《爱的一针​》by吴嘉木

《给我一分钟》艺术评论

直到摄影师欢岛决定把这些影像(已经在她的晦暗的档案里堆叠已久)做成展览,她才注意到这些快照背后并没有一个持之以恒的目的,也许除了她一直感受到想要纪录身边人的冲动外。


但她确实听到了画面之下的低语:「给我一分钟」。


这听来像是摄影师在滑头地安慰着不耐烦的模特,正如它听起来像护士一边安慰大哭的小孩,一边举起她恶毒的针筒时会说的话:「乖,乖,一下就好!」但是针筒已经上弹,快门已被按下,药剂进入身体,影像显现出来。相机扎得正如针一样刺痛。然后我们还剩下——被固化的身体和被捕捉的灵魂。


而欢岛的技术要好得多。她不花你太久时间,实际上她只要一分钟——这就搞定了。一次打针将长时的痛苦削弱为快速的一蛰。一张快照也是如此神奇。冗长取景、构图的大画幅摄影请退场,这些冗长的手术竟尝试将活人重新发明。一张快照使还未做准备的被摄者无法摆好姿势,无法「使自己提前变成影像」[1];快照也使摄影师闪逝、纷杂的情绪无法详尽挑明——快照阻止他们二者尝试成为他们所不是的,从而打开一个二者互相观察、交流的闪逝场域。


十年之后,观看这些已成影像的瞬间,「给我一分钟」听来更像是对无可避免地流逝的时间和记忆的乞求。一张快照在时间洪流中以针尖般细脚茕茕孑立,永远也保不住整段故事。快照的二维性使其无法展开而成为更多,正如一封只能装入薄信短笺的信封。在《Xin,2012夏,北京》(图 1)中,摄影师和被摄者谁都无法回忆起具体的拍照地点在何处。而图中女子倚身凭阑望去,身体如桥,但连不通暗室与明窗,跨不越从前和未来。她在往时间、空间的哪一个向量遥望?一张单薄的相纸就是无法靠自身站起。这六十张欢岛创作的瞬间,违抗她的原本意愿,无法引领她追忆逝去的时光,而是营造了以一个充满镜子和迷宫的房间,在其中记忆反射、弹回、复制、走远,最终消失蜕化为仅仅图像而已。
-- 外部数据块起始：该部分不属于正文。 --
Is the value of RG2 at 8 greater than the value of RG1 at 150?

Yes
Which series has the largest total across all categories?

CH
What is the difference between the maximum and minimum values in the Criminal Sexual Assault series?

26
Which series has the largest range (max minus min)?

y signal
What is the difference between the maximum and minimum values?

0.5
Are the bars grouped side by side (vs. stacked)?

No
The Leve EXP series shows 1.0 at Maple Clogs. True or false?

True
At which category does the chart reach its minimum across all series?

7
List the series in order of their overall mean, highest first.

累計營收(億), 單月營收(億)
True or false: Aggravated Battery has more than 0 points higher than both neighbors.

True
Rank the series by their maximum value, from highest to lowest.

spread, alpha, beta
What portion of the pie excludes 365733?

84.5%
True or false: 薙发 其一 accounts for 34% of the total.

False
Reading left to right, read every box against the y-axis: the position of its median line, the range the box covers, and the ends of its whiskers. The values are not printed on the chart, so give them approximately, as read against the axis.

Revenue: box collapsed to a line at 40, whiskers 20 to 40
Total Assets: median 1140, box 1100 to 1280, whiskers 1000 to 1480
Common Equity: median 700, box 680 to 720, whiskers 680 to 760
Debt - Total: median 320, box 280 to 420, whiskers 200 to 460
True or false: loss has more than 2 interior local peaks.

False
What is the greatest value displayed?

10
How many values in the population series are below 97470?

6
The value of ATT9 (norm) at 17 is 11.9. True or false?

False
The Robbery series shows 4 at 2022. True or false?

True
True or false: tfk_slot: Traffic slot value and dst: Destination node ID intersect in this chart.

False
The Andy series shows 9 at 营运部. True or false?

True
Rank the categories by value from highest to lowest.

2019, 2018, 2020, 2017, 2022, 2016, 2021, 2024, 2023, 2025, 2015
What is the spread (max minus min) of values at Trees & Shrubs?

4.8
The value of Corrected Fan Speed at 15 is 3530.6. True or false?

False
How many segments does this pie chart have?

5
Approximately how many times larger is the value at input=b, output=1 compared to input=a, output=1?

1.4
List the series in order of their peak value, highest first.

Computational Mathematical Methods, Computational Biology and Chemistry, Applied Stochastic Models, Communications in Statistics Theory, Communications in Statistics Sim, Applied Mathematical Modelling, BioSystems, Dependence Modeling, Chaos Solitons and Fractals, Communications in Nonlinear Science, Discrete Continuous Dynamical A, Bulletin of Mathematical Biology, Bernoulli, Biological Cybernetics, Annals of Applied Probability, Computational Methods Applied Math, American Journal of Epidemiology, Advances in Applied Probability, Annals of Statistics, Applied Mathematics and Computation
「给我一分钟」也是一声温柔的歉意,在这里延误登场。欢岛开始意识到她从未真正向她的被摄者开口要出「一分钟」的时间。她只是在脑中听到这个声音,随后在图像上追溯到了这时间的跨度。现在从这些时间切片的印相如水般的表面看去,一个幽灵正在升起。那不是他者,却正是欢岛本人。当她拿着那针筒时,她从没料到它头尾两端都是针头。她一直都是这些影像缄默的主体;同时是蒙面的罪犯和乔装的受害者;是舞厅中央的镜子球,在旋转中引领、折射着随她跳舞的人。摄影,在这一扇扇面庞的镜像中架构起自观空间,终于成为一场自我治愈的尝试。在最后,「给我一分钟」这声低语又投射向观众,静默发问:「给我你生命中的一分钟时间,让我携你进入这自我记忆的迷宫。你照见的是他们、你自己,还是我?」


[1] 罗兰·巴特(Roland Barthes),《明室》(Camera Lucida),赵克非/译,中国人民大学出版社,2011。



Needle of Love

Jiamu Wu, curator


It was not until photographer Joy Island decided to put up a show for these images (that has been stacked up in her shadow archive for years) did she realize there wasn’t much of a consistent purpose to these snapshots. Maybe aside from the fact that she always felt an urge to document those surrounds her.


But she did manage to perceive a silent whisper underneath: “give me one minute.” Now, this sounds like a clever persuasion that a photographer gives to their impatient subject, just as it sounds in a way like something a nurse would say to comfort a crying baby, while holding that wicked syringe: “There, there, this will end in a snap!” But the syringe is loaded and the shutter released, the cure enters the body and formulates an image. The camera bites just like the needle stings. And what we left—a petrified body and a captured soul.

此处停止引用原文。